■ **TO DO**: Where the data below has the string "labels", return the whole line.

═══ INFORMATION SUPPLIED

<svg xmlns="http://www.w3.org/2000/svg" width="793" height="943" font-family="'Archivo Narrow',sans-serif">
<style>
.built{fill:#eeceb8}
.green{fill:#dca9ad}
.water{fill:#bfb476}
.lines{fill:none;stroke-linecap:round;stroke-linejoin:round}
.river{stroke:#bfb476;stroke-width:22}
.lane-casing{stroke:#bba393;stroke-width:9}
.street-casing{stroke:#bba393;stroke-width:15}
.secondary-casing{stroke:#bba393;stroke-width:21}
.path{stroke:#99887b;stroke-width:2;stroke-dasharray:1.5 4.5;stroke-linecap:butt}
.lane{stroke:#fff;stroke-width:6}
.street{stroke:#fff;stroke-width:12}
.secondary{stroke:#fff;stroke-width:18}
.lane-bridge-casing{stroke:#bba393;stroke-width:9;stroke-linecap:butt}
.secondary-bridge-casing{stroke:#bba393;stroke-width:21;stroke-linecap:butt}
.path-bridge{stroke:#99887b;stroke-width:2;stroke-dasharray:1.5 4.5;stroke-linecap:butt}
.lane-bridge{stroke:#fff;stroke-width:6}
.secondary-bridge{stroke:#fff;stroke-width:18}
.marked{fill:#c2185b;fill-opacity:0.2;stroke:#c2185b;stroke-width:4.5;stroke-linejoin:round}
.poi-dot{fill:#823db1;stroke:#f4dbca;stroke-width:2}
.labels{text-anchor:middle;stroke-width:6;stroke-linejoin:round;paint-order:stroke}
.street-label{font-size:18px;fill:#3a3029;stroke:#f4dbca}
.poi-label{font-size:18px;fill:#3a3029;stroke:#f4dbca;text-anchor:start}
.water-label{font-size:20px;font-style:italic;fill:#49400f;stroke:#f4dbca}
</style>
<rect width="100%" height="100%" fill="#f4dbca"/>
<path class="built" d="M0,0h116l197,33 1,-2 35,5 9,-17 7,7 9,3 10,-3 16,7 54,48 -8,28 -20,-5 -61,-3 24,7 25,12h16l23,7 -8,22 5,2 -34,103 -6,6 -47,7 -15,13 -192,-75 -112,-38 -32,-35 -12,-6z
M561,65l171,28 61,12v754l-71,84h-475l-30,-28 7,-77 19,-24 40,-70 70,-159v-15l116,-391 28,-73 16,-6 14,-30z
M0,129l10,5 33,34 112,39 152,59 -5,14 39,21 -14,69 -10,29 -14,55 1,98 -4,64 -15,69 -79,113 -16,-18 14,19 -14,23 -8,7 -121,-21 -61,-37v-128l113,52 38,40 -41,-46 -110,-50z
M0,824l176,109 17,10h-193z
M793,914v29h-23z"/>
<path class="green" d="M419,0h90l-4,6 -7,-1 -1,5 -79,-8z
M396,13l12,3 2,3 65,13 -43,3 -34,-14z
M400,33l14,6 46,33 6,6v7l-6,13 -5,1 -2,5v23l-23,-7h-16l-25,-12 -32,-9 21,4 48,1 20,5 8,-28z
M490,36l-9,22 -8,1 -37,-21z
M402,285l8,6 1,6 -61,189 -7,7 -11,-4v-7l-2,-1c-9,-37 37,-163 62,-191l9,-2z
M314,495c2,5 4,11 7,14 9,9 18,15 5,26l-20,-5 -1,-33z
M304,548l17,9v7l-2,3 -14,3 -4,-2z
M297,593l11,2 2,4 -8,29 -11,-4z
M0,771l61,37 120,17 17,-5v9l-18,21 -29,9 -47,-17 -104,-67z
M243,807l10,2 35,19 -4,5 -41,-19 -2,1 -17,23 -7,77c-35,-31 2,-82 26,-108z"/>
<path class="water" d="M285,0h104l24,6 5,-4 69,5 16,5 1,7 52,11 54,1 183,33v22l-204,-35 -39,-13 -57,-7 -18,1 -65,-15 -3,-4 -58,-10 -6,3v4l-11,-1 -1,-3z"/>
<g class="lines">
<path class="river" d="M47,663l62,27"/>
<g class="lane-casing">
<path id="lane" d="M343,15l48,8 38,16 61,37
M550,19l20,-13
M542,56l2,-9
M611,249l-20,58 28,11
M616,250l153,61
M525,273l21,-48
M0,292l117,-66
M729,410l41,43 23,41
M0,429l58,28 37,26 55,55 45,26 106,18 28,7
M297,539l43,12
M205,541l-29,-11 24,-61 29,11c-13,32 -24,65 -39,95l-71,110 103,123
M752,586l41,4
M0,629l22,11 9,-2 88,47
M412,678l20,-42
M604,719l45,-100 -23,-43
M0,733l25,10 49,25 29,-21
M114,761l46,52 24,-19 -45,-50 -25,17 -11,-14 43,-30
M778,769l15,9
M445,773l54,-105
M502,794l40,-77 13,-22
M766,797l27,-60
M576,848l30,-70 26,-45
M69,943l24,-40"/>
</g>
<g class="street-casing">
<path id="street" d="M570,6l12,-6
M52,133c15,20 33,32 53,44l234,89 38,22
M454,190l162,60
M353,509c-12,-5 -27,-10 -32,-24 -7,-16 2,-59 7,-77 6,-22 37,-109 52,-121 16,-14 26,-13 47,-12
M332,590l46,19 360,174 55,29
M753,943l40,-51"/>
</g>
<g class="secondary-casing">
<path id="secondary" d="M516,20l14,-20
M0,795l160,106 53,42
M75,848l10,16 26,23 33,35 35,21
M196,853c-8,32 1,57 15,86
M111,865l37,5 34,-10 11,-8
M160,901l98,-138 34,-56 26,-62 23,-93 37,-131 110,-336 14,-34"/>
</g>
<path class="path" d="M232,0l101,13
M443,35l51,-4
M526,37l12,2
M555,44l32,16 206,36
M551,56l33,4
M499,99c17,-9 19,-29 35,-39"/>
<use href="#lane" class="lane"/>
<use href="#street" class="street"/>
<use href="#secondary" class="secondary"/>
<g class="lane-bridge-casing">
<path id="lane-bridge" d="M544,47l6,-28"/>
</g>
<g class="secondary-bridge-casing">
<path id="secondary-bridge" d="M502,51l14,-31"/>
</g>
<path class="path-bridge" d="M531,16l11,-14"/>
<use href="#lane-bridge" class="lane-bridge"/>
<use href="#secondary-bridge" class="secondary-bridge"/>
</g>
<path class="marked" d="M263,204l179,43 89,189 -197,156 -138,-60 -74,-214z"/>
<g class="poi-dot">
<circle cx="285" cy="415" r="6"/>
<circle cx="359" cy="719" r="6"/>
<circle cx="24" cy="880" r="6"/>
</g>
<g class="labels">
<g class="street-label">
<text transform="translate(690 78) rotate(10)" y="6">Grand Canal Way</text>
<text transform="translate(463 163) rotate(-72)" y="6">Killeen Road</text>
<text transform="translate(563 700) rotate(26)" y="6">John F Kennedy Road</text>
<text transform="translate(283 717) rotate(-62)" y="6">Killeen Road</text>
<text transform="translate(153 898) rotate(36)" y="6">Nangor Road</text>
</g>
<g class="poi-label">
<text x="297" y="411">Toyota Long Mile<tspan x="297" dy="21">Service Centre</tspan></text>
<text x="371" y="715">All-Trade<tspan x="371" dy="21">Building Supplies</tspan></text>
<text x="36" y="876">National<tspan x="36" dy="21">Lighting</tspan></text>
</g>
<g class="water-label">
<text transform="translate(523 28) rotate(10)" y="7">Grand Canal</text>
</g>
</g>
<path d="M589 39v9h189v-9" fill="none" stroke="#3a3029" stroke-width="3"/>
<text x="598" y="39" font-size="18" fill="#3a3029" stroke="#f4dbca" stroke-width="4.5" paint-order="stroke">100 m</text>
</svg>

══════

■ **ANSWER SECTION**:
.labels{text-anchor:middle;stroke-width:6;stroke-linejoin:round;paint-order:stroke}
<g class="labels">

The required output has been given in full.